The list is endless. In fact any issue
at all could-and often did-cause Christians to part ways. The fruit of
this sectarian spirit has been the creation of literally thousands of
independent churches and denominations. As I myself became increasingly
sectarian, my radicalism intensified, and I came to believe that all
churches were unbiblical: to become a member of any church was to
compromise the Faith. For me, “church” meant “the Bible, God, and me.”
This hostility towards the churches fit in well with my Jewish
background. I naturally distrusted all churches because I felt they had
betrayed the teachings of Christ by having participated in or passively
ignored the persecution of the Jews throughout history. But the more
sectarian I became-to the point of being obnoxious and antisocial-the
more I began to realize that something was seriously wrong with my
approach to Christianity. My spiritual life wasn’t working. Clearly, my
privately held beliefs in the Bible and what it taught were leading me
away from love and community with my fellow Christians, and therefore
away from Christ.
As Saint John the Evangelist wrote, “He
who does not love his brother whom he has seen, how can he love God whom
he has not seen?” (1 John 4:20). This division and hostility were not
what had drawn me to Christ. And I knew the answer was not to deny the
Faith or reject the Scriptures. Something had to change. Maybe it was
me. I turned to a study of the history of the Church and the New
Testament, hoping to shed some light on what my attitude toward the
Church and the Bible should be. The results were not at all what I
expected.
THE BIBLE OF THE APOSTLES
My initial attitude was that whatever
was good enough for the Apostles would be good enough for me. This is
where I got my first surprise.
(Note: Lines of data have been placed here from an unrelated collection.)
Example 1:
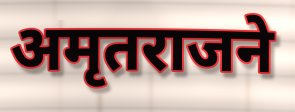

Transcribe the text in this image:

अमृतराजने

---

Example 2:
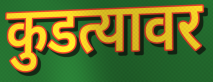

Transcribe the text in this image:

कुडत्यावर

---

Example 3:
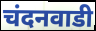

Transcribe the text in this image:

चंदनवाडी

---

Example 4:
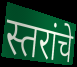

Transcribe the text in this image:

स्तरांचे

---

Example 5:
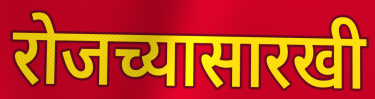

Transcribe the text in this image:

रोजच्यासारखीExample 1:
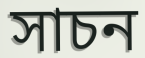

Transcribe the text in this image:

সাচন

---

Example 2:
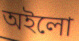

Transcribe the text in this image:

অইলো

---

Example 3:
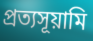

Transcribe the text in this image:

প্রত্যসূয়ামি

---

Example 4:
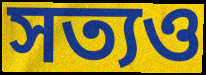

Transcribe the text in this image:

সত্যও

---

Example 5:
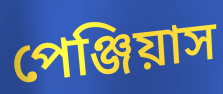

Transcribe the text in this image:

পেঞ্জিয়াসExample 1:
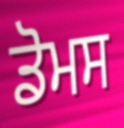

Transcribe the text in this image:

ਡੋਮਸ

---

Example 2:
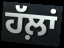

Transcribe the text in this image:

ਹੱਲ਼ਾਂ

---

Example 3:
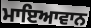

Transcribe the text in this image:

ਮਾਇਆਵਾਨ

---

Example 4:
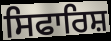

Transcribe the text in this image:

ਸਿਫਾਰਿਸ਼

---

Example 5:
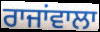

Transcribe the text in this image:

ਰਾਜਾਂਵਾਲਾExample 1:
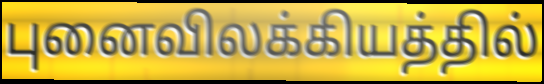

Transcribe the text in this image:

புனைவிலக்கியத்தில்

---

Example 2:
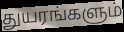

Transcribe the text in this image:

துயரங்களும்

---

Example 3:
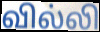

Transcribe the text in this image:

வில்லி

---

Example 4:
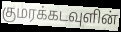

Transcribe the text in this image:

குமரக்கடவுளின்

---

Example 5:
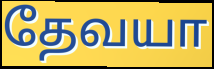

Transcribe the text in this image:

தேவயாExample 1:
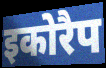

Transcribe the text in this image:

इकोरैप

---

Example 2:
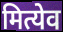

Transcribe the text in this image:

मित्येव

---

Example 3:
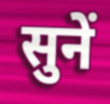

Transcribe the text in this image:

सुनें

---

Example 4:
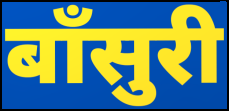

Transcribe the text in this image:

बॉंसुरी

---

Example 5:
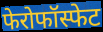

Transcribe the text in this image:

फेरोफॉस्फेट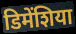
डिमेंशिया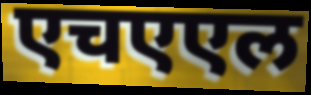
एचएएलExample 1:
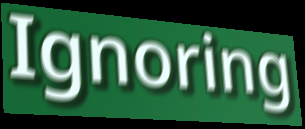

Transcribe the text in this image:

Ignoring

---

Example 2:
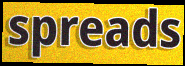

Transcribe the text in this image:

spreads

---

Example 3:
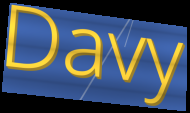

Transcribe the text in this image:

Davy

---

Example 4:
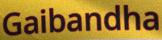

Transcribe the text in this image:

Gaibandha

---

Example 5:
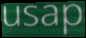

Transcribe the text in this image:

usap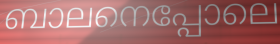
ബാലനെപ്പോലെ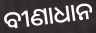
ବୀଣାଧାନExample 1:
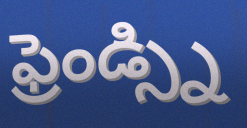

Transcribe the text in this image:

ఫ్రెండ్స్ని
As I mentioned previously, I knew that
the Apostle Paul regarded Scripture as being inspired by God (2 Timothy
3:16). But I had always assumed that the “Scripture” spoken of in this
passage was the whole Bible-both the Old and New Testaments. In reality,
there was no “New Testament” when this statement was made. Even the Old
Testament was still in the process of formulation, for the Jews did not
decide upon a definitive list or canon of Old Testament books until
after the rise of Christianity. As I studied further, I discovered that
the early Christians used a Greek translation of the Old Testament
called the Septuagint. This translation, which was begun in Alexandria,
Egypt, in the third century B.C., contained an expanded canon which
included a number of the so-called “deuterocanonical” (or “apocryphal”)
books.
Although there was some initial debate
over these books, they were eventually received by Christians into the
Old Testament canon. In reaction to the rise of Christianity, the Jews
narrowed their canons and eventually excluded the deuterocanonical
books-although they still regarded them as sacred. The modern Jewish
canon was not rigidly fixed until the third century A.D. Interestingly,
it is this later version of the Jewish canon of the Old Testament,
rather than the canon of early Christianity, that is followed by most
modern Protestants today. When the Apostles lived and wrote, there was
no New Testament and no finalized Old Testament. The concept of
“Scripture” was much less well-defined than I had envisioned.